● REQUIRED WORK
Keeping every line intact, print the records that follow.

____ INFORMATION SUPPLIED

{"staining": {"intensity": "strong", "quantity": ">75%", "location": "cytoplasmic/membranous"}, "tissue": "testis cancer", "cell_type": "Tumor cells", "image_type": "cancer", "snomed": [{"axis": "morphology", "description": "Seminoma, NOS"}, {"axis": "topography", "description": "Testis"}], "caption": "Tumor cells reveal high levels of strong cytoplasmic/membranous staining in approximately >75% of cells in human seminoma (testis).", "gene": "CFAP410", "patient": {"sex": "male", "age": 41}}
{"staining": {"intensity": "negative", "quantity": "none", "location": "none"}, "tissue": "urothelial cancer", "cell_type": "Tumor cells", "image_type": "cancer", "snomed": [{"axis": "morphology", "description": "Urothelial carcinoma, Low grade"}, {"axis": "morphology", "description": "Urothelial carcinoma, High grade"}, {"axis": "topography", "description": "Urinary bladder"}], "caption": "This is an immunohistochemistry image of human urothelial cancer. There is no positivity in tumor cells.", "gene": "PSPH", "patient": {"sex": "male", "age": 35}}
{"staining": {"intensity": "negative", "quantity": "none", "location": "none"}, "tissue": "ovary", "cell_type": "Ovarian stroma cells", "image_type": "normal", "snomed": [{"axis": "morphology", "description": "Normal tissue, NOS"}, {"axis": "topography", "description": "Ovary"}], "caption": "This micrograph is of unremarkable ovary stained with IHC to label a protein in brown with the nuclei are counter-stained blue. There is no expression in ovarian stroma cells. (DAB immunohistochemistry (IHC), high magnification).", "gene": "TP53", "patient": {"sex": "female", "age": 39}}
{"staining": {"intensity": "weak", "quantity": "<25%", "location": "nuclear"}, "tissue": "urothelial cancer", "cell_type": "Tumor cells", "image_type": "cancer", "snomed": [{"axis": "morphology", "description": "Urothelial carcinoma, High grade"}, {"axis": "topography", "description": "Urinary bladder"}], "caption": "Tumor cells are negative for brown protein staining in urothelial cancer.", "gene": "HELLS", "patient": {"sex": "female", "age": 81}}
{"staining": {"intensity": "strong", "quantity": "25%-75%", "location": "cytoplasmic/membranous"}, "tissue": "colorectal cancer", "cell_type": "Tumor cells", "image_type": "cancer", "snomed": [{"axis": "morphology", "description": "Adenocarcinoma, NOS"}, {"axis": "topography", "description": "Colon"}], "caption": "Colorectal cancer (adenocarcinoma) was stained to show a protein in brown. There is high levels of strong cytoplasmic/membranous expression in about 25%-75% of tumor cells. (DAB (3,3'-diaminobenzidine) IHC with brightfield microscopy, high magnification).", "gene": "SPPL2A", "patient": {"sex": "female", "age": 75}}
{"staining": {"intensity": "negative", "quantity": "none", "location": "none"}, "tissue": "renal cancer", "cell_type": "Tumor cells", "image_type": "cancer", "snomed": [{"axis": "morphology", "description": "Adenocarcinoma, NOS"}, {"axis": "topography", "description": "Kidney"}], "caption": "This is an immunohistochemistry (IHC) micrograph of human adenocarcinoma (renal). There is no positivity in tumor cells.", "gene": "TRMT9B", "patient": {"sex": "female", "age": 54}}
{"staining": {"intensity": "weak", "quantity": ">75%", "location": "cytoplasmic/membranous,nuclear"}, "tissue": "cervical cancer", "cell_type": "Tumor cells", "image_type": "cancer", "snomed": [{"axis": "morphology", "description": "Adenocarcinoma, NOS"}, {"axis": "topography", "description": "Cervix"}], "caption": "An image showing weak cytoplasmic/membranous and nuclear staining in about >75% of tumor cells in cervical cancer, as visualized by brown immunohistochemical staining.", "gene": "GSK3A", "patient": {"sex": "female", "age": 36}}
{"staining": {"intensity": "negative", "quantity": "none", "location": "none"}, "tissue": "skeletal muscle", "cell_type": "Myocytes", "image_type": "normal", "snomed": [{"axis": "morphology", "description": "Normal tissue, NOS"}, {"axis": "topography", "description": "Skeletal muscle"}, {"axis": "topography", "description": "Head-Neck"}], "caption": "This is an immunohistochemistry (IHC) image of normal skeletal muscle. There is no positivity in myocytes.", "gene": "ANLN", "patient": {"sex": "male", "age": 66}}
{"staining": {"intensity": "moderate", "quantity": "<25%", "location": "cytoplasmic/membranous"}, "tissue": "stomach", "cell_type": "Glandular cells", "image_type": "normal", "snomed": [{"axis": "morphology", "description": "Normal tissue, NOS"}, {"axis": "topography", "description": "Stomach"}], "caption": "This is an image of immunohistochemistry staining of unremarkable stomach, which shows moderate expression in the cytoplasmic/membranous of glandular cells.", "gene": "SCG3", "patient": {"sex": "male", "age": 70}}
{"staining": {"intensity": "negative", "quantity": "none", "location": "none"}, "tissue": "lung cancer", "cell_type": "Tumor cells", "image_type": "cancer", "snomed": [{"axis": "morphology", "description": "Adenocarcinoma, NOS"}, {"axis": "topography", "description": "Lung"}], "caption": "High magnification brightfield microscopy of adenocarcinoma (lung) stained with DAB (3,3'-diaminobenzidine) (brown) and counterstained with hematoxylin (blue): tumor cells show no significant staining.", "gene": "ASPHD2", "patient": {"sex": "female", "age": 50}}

________

● EXERCISE ANSWER
{"staining": {"intensity": "strong", "quantity": ">75%", "location": "cytoplasmic/membranous"}, "tissue": "testis cancer", "cell_type": "Tumor cells", "image_type": "cancer", "snomed": [{"axis": "morphology", "description": "Seminoma, NOS"}, {"axis": "topography", "description": "Testis"}], "caption": "Tumor cells reveal high levels of strong cytoplasmic/membranous staining in approximately >75% of cells in human seminoma (testis).", "gene": "CFAP410", "patient": {"sex": "male", "age": 41}}
{"staining": {"intensity": "negative", "quantity": "none", "location": "none"}, "tissue": "urothelial cancer", "cell_type": "Tumor cells", "image_type": "cancer", "snomed": [{"axis": "morphology", "description": "Urothelial carcinoma, Low grade"}, {"axis": "morphology", "description": "Urothelial carcinoma, High grade"}, {"axis": "topography", "description": "Urinary bladder"}], "caption": "This is an immunohistochemistry image of human urothelial cancer. There is no positivity in tumor cells.", "gene": "PSPH", "patient": {"sex": "male", "age": 35}}
{"staining": {"intensity": "negative", "quantity": "none", "location": "none"}, "tissue": "ovary", "cell_type": "Ovarian stroma cells", "image_type": "normal", "snomed": [{"axis": "morphology", "description": "Normal tissue, NOS"}, {"axis": "topography", "description": "Ovary"}], "caption": "This micrograph is of unremarkable ovary stained with IHC to label a protein in brown with the nuclei are counter-stained blue. There is no expression in ovarian stroma cells. (DAB immunohistochemistry (IHC), high magnification).", "gene": "TP53", "patient": {"sex": "female", "age": 39}}
{"staining": {"intensity": "weak", "quantity": "<25%", "location": "nuclear"}, "tissue": "urothelial cancer", "cell_type": "Tumor cells", "image_type": "cancer", "snomed": [{"axis": "morphology", "description": "Urothelial carcinoma, High grade"}, {"axis": "topography", "description": "Urinary bladder"}], "caption": "Tumor cells are negative for brown protein staining in urothelial cancer.", "gene": "HELLS", "patient": {"sex": "female", "age": 81}}
{"staining": {"intensity": "strong", "quantity": "25%-75%", "location": "cytoplasmic/membranous"}, "tissue": "colorectal cancer", "cell_type": "Tumor cells", "image_type": "cancer", "snomed": [{"axis": "morphology", "description": "Adenocarcinoma, NOS"}, {"axis": "topography", "description": "Colon"}], "caption": "Colorectal cancer (adenocarcinoma) was stained to show a protein in brown. There is high levels of strong cytoplasmic/membranous expression in about 25%-75% of tumor cells. (DAB (3,3'-diaminobenzidine) IHC with brightfield microscopy, high magnification).", "gene": "SPPL2A", "patient": {"sex": "female", "age": 75}}
{"staining": {"intensity": "negative", "quantity": "none", "location": "none"}, "tissue": "renal cancer", "cell_type": "Tumor cells", "image_type": "cancer", "snomed": [{"axis": "morphology", "description": "Adenocarcinoma, NOS"}, {"axis": "topography", "description": "Kidney"}], "caption": "This is an immunohistochemistry (IHC) micrograph of human adenocarcinoma (renal). There is no positivity in tumor cells.", "gene": "TRMT9B", "patient": {"sex": "female", "age": 54}}
{"staining": {"intensity": "weak", "quantity": ">75%", "location": "cytoplasmic/membranous,nuclear"}, "tissue": "cervical cancer", "cell_type": "Tumor cells", "image_type": "cancer", "snomed": [{"axis": "morphology", "description": "Adenocarcinoma, NOS"}, {"axis": "topography", "description": "Cervix"}], "caption": "An image showing weak cytoplasmic/membranous and nuclear staining in about >75% of tumor cells in cervical cancer, as visualized by brown immunohistochemical staining.", "gene": "GSK3A", "patient": {"sex": "female", "age": 36}}
{"staining": {"intensity": "negative", "quantity": "none", "location": "none"}, "tissue": "skeletal muscle", "cell_type": "Myocytes", "image_type": "normal", "snomed": [{"axis": "morphology", "description": "Normal tissue, NOS"}, {"axis": "topography", "description": "Skeletal muscle"}, {"axis": "topography", "description": "Head-Neck"}], "caption": "This is an immunohistochemistry (IHC) image of normal skeletal muscle. There is no positivity in myocytes.", "gene": "ANLN", "patient": {"sex": "male", "age": 66}}
{"staining": {"intensity": "moderate", "quantity": "<25%", "location": "cytoplasmic/membranous"}, "tissue": "stomach", "cell_type": "Glandular cells", "image_type": "normal", "snomed": [{"axis": "morphology", "description": "Normal tissue, NOS"}, {"axis": "topography", "description": "Stomach"}], "caption": "This is an image of immunohistochemistry staining of unremarkable stomach, which shows moderate expression in the cytoplasmic/membranous of glandular cells.", "gene": "SCG3", "patient": {"sex": "male", "age": 70}}
{"staining": {"intensity": "negative", "quantity": "none", "location": "none"}, "tissue": "lung cancer", "cell_type": "Tumor cells", "image_type": "cancer", "snomed": [{"axis": "morphology", "description": "Adenocarcinoma, NOS"}, {"axis": "topography", "description": "Lung"}], "caption": "High magnification brightfield microscopy of adenocarcinoma (lung) stained with DAB (3,3'-diaminobenzidine) (brown) and counterstained with hematoxylin (blue): tumor cells show no significant staining.", "gene": "ASPHD2", "patient": {"sex": "female", "age": 50}}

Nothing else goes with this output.